**Brief:** All entries should be output exactly as they stand.

(Document structure recognition data)
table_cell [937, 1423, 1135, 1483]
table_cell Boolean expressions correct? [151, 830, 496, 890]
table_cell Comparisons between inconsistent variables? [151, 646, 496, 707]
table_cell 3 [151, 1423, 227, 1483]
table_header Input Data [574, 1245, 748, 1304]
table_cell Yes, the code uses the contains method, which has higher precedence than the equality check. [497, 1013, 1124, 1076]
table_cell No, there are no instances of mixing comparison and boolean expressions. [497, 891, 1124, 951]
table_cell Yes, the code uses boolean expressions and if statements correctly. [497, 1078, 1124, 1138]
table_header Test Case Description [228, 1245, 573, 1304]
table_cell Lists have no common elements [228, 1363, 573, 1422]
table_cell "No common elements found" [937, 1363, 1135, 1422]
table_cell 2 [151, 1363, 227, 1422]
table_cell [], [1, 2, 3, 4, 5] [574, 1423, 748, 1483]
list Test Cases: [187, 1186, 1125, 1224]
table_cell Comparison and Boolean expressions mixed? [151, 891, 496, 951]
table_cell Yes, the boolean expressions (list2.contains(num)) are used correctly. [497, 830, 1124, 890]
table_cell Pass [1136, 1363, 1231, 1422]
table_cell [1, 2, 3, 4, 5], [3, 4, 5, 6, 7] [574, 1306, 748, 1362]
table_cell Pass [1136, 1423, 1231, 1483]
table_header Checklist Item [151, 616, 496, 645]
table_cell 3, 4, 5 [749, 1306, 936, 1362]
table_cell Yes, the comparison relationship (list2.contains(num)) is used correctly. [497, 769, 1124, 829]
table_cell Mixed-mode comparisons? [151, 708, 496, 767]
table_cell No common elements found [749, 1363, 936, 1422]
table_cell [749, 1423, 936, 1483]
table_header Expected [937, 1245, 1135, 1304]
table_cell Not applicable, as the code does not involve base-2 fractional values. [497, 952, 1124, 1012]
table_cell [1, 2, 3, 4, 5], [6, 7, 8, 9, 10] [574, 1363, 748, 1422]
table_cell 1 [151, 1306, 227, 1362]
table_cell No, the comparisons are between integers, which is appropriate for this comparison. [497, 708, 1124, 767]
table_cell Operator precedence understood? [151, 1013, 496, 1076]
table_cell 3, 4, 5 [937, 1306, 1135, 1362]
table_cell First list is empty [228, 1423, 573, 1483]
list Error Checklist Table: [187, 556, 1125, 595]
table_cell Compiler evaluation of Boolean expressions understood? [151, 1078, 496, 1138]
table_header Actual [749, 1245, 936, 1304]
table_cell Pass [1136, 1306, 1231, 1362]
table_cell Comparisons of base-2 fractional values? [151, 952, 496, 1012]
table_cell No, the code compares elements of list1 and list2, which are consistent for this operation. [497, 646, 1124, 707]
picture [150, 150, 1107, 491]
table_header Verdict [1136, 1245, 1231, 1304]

**Answer section:**
table_cell [937, 1423, 1135, 1483]
table_cell Boolean expressions correct? [151, 830, 496, 890]
table_cell Comparisons between inconsistent variables? [151, 646, 496, 707]
table_cell 3 [151, 1423, 227, 1483]
table_header Input Data [574, 1245, 748, 1304]
table_cell Yes, the code uses the contains method, which has higher precedence than the equality check. [497, 1013, 1124, 1076]
table_cell No, there are no instances of mixing comparison and boolean expressions. [497, 891, 1124, 951]
table_cell Yes, the code uses boolean expressions and if statements correctly. [497, 1078, 1124, 1138]
table_header Test Case Description [228, 1245, 573, 1304]
table_cell Lists have no common elements [228, 1363, 573, 1422]
table_cell "No common elements found" [937, 1363, 1135, 1422]
table_cell 2 [151, 1363, 227, 1422]
table_cell [], [1, 2, 3, 4, 5] [574, 1423, 748, 1483]
list Test Cases: [187, 1186, 1125, 1224]
table_cell Comparison and Boolean expressions mixed? [151, 891, 496, 951]
table_cell Yes, the boolean expressions (list2.contains(num)) are used correctly. [497, 830, 1124, 890]
table_cell Pass [1136, 1363, 1231, 1422]
table_cell [1, 2, 3, 4, 5], [3, 4, 5, 6, 7] [574, 1306, 748, 1362]
table_cell Pass [1136, 1423, 1231, 1483]
table_header Checklist Item [151, 616, 496, 645]
table_cell 3, 4, 5 [749, 1306, 936, 1362]
table_cell Yes, the comparison relationship (list2.contains(num)) is used correctly. [497, 769, 1124, 829]
table_cell Mixed-mode comparisons? [151, 708, 496, 767]
table_cell No common elements found [749, 1363, 936, 1422]
table_cell [749, 1423, 936, 1483]
table_header Expected [937, 1245, 1135, 1304]
table_cell Not applicable, as the code does not involve base-2 fractional values. [497, 952, 1124, 1012]
table_cell [1, 2, 3, 4, 5], [6, 7, 8, 9, 10] [574, 1363, 748, 1422]
table_cell 1 [151, 1306, 227, 1362]
table_cell No, the comparisons are between integers, which is appropriate for this comparison. [497, 708, 1124, 767]
table_cell Operator precedence understood? [151, 1013, 496, 1076]
table_cell 3, 4, 5 [937, 1306, 1135, 1362]
table_cell First list is empty [228, 1423, 573, 1483]
list Error Checklist Table: [187, 556, 1125, 595]
table_cell Compiler evaluation of Boolean expressions understood? [151, 1078, 496, 1138]
table_header Actual [749, 1245, 936, 1304]
table_cell Pass [1136, 1306, 1231, 1362]
table_cell Comparisons of base-2 fractional values? [151, 952, 496, 1012]
table_cell No, the code compares elements of list1 and list2, which are consistent for this operation. [497, 646, 1124, 707]
picture [150, 150, 1107, 491]
table_header Verdict [1136, 1245, 1231, 1304]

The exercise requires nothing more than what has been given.